虫母的身体极适合发情,就像是现在,明明是在睡觉,明明还没有什么前戏,但是黏糊糊的蜜液流淌出来,将阮白身下的床单都打湿了。花穴里面又紧又湿,腻乎乎地夹住鸡巴,隐隐有些要抽搐的架势。
“呜……”
“妈妈怎么还哭了?不哭不哭,给妈妈喂好吃的大鸡巴。”
雄虫托住阮白的屁股,逼着阮白吃下了更多的鸡巴,雄虫几乎是带着一种奇异的满足看着阮白的肚皮鼓了起来,上面有一个月明显的鸡巴轮廓。
雄虫动了动。
滚烫的鸡巴跳动着,毫不客气的在敏感的内壁之间徘徊,顶着敏感点,只需要轻轻一蹭,阮白就会哭着求饶。
事实上也是如此。
睡着的妈妈明显的十分可爱,
性器不断操干着妈妈的花穴。
龟头磨弄着子宫。
妈妈睡的好像很不安分,呜呜咽咽地有点像上想哭的样子。
呼吸变得急促,阮白的身体随着艾瑞利安的操干前后晃动着。腰肢紧绷又细弱,小腹上,那道被性器顶出的痕迹十分明显,异常色情,又或者这样轻轻一顶,妈妈就会到一个小高潮,高潮的时候妈妈夹的可紧了,紧的都要爽死他了。
柔软的子宫内壁异常敏感,只是被龟头碰一下,就被烫得颤抖,包裹得也越发紧窄,让人恨不得直接把这里操坏。
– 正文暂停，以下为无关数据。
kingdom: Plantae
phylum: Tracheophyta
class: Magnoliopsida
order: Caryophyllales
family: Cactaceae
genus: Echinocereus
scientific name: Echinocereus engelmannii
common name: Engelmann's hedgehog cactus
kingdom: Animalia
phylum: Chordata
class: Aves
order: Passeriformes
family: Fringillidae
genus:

阮白说着梦话,身体不住的颤抖:“呜呜……不要了不要了……”
可是艾瑞利安怎么会停止。
他继续着、用力的、像是要把阮白操死在床上一般狠狠顶去。
阮白浑身紧绷,高潮到来的猝不及防,子宫疯狂抽搐着,花穴痉挛,淫水一股股喷出,铺天盖地的快感朝他袭来,让他哭着到了一个崩溃的小高潮。
可是这么一丁点怎么会让雄虫得到满足。
雄虫怜悯的亲了亲阮白的嘴角,双手毫不客气的继续分开那双大腿,然后、继续、鸡巴抽出来,再一次狠狠地插进去。
阮白觉得自己要死了。
无穷无尽的快感快要把他逼疯了。
只要他敢动一下,那就是根本想象不到的快感席卷而来。
这个梦……呜呜为什么醒不来了?
庞大的阴茎全部操了进入,狭窄的穴道彻底被它撑满,龟头抵着温暖的穴肉,柱身青筋环绕,阮白甚至能感受到自己身体不受控制的开始发情了……
想要鸡巴。
……呜好奇怪……好奇怪的梦啊……
可是等等……不要……等一下这是什么……为什么、呜…………呜呜!不要要到了……不等等、又要……哈……好舒服……天……怎么会这么舒服……好好好……好棒的梦啊……
是不是自己最近欲求不满所以做了春梦……要不要等醒来后就去上个雄虫……艾瑞利安好像很乖唉……
紫红色的阴茎快速进出在嫣红的穴眼中,将狭小的花穴彻底撑开,冰凉的性器顶弄着穴肉,每进入一次,就冰得穴肉哆嗦一次。
硕大又冰凉的龟头彻底顶开了紧闭的子宫颈,将稚嫩的子宫撑得十分酸胀。
阮白已经不知道自己究竟是快乐还是崩溃的了,只知道连指尖都在颤栗着。无数的快感随着身上的雄虫不断抽插着阴茎传遍全身,刚被顶开的子宫疯狂抽搐着,敏感又娇嫩,淫水一股股喷出,身下鲜红的床单被打湿得深红。
好舒服好舒服…………高潮了……真的好舒服……
穴道痉挛,小腹绷紧,蜜汁流了下来。
等……等一下……好像……雄虫好像要……——
雄虫射精了。
滚烫的精液射满了阮白一肚子,他的内壁太小了,对雄虫而言他好像只是个孩子一般的大小,他们的精液量又太大了,每次的内射对阮白而言都是无法想象的恐惧。
……好……好多……呜呜好舒服呜呜——
像是要比赛50米短跑一般,精液冲进了内壁,冲进了子宫,肚皮一点一点地鼓了起来,艾瑞利安知道,这里面都是他的精液。
妈妈的小穴……好舒服啊……
还想要再来一次。
艾瑞利安如此想着。
比妈妈强壮的胳膊将妈妈紧紧抱在了怀里,射过一次的雄虫明显慵懒了很多,他把妈妈搂在怀里亲了一下。